(Text passage)

# Collaborative Filtering

## Introduction

Introduction Recommendation systems are a collection of algorithms used to recommend items to users based on information taken from the user. These systems have become ubiquitous can be commonly seen in online stores, movies databases and job finders. In this notebook, we will explore recommendation systems based on Collaborative Filtering and implement simple version of one using Python and the Pandas library.

In this notebook was created for review recommendation system collaborative filltering that I lerned from IBM data science from coursera.

## Data

In this notebook we will use the data from kaggle [Anime Recommendation Database 2020](https://https://www.kaggle.com/hernan4444/anime-recommendation-database-2020?select=anime.csv) that contain :
- The anime list per user. Include dropped, complete, plan to watch, currently watching and on hold.
- Ratings given by users to the animes that they has watched completely.
- Information about the anime like genre, stats, studio, etc.
- HTML with anime information to do data scrapping. These files contain information such as reviews, synopsis, information about the staff, anime statistics, genre, etc.

This project we will use only 2 dataset anime.csv and rating_complete.csv for generate recommendation system model.


### Import Library

In [None]:
#Dataframe manipulation library
import sys
import pandas as pd
#Math functions, we'll only need the sqrt function so let's import only that
from math import sqrt
import numpy as np
import seaborn as sns
import matplotlib.pyplot as plt
!pip install openpyxl

### Data Preprocessing

import animelist and rating dataset

In [None]:
animecsv = pd.read_csv("../input/anime-recommendation-database-2020/anime.csv")
ratingcsv = pd.read_csv("../input/anime-recommendation-database-2020/rating_complete.csv")

In [None]:
animecsv.shape

Show the data from animeCSV

In [None]:
animecsv.head()

Due to there are many data in anime dataset so we need to fillter the data for make it faster to compute this coding.

(End Text passage)
(Records supplied)

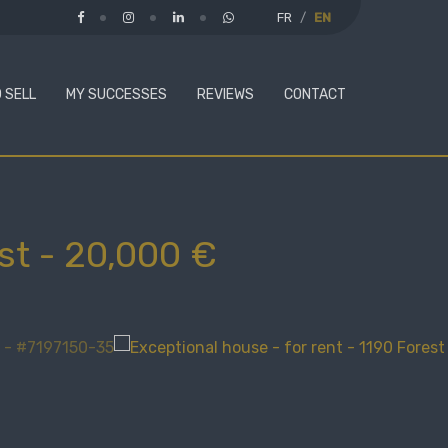
FR
EN
 SELL
MY SUCCESSES
REVIEWS
CONTACT
st
-
20,000 €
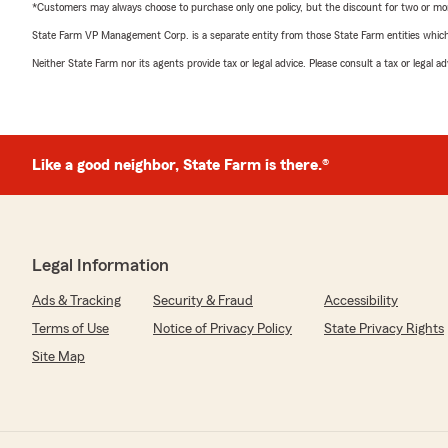
*Customers may always choose to purchase only one policy, but the discount for two or more p
State Farm VP Management Corp. is a separate entity from those State Farm entities which p
Neither State Farm nor its agents provide tax or legal advice. Please consult a tax or legal 
Like a good neighbor, State Farm is there.®
Legal Information
Ads & Tracking
Security & Fraud
Accessibility
Terms of Use
Notice of Privacy Policy
State Privacy Rights
Site Map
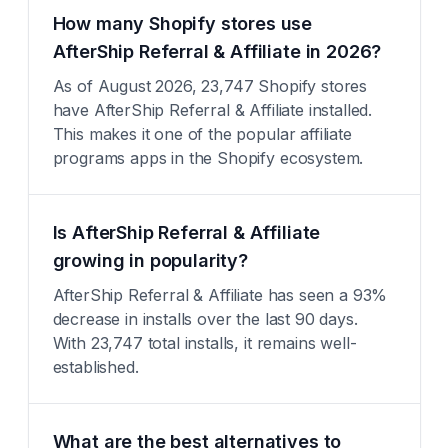
How many Shopify stores use
AfterShip Referral & Affiliate in 2026?
As of August 2026, 23,747 Shopify stores
have AfterShip Referral & Affiliate installed.
This makes it one of the popular affiliate
programs apps in the Shopify ecosystem.
Is AfterShip Referral & Affiliate
growing in popularity?
AfterShip Referral & Affiliate has seen a 93%
decrease in installs over the last 90 days.
With 23,747 total installs, it remains well-
established.
What are the best alternatives to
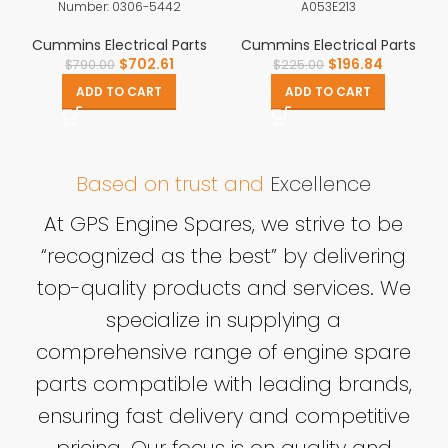
Number: 0306-5442
A053E213
Cummins Electrical Parts
Cummins Electrical Parts
$
702.61
$
196.84
$
790.00
$
225.00
ADD TO CART
ADD TO CART
Based on trust and
Excellence
At GPS Engine Spares, we strive to be
“recognized as the best” by delivering
top-quality products and services. We
specialize in supplying a
comprehensive range of engine spare
parts compatible with leading brands,
ensuring fast delivery and competitive
pricing. Our focus is on quality and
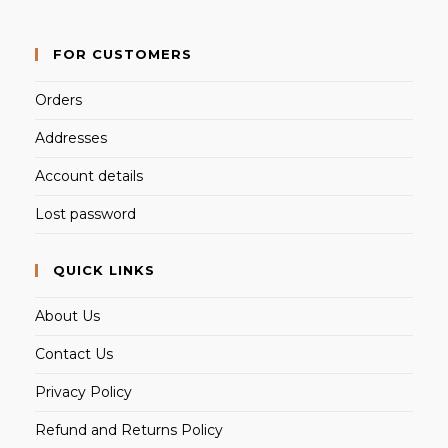
FOR CUSTOMERS
Orders
Addresses
Account details
Lost password
QUICK LINKS
About Us
Contact Us
Privacy Policy
Refund and Returns Policy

(End Records supplied)

Tasks and exercises:
(a) Identify every line in the rows that contains the string "AfterShip", and copy each of those lines.
(b) Continue the collaborative filtering notebook, starting after its last sentence.

Results for each task:
(a)
AfterShip Referral & Affiliate in 2026?
have AfterShip Referral & Affiliate installed.
Is AfterShip Referral & Affiliate
AfterShip Referral & Affiliate has seen a 93%

(b)
In [None]:
#Remove Unknown in score column and select only tv type 
anime_movie = animecsv[(animecsv["Score"] != "Unknown") & (animecsv["Type"] == "TV") ] 
anime_movie = anime_movie[anime_movie["Popularity"] <= 5000]
anime_movie.head()

In [None]:
anime_movie.columns

In [None]:
anime_movie.shape

In [None]:
anime_movie_fillter = anime_movie[["MAL_ID","Name","Premiered","Popularity"]]
anime_movie_fillter.head()

In [None]:
anime_movie_fillter['year'] = anime_movie_fillter.Premiered.str.extract('(\(\d\d\d\d\))',expand=False)
#Removing the parentheses
anime_movie_fillter['year'] = anime_movie_fillter.Premiered.str.extract('(\d\d\d\d)',expand=False)

In [None]:
anime_movie_fillter.head()

In [None]:
anime_movie_fillter = anime_movie_fillter.rename(columns={'MAL_ID': 'anime_id'})

In [None]:
anime_movie_fillter.head()

In [None]:
anime_movie_fillter.describe()

In [None]:
# Compute number of data points: n_data
n_data = len(anime_movie_fillter["Popularity"])

# Number of bins is the square root of number of data points: n_bins
n_bins =  np.sqrt(n_data)

# Convert number of bins to integer: n_bins
n_bins = int(n_bins)

# Plot the histogram
plt.hist(anime_movie_fillter["Popularity"],bins = n_bins)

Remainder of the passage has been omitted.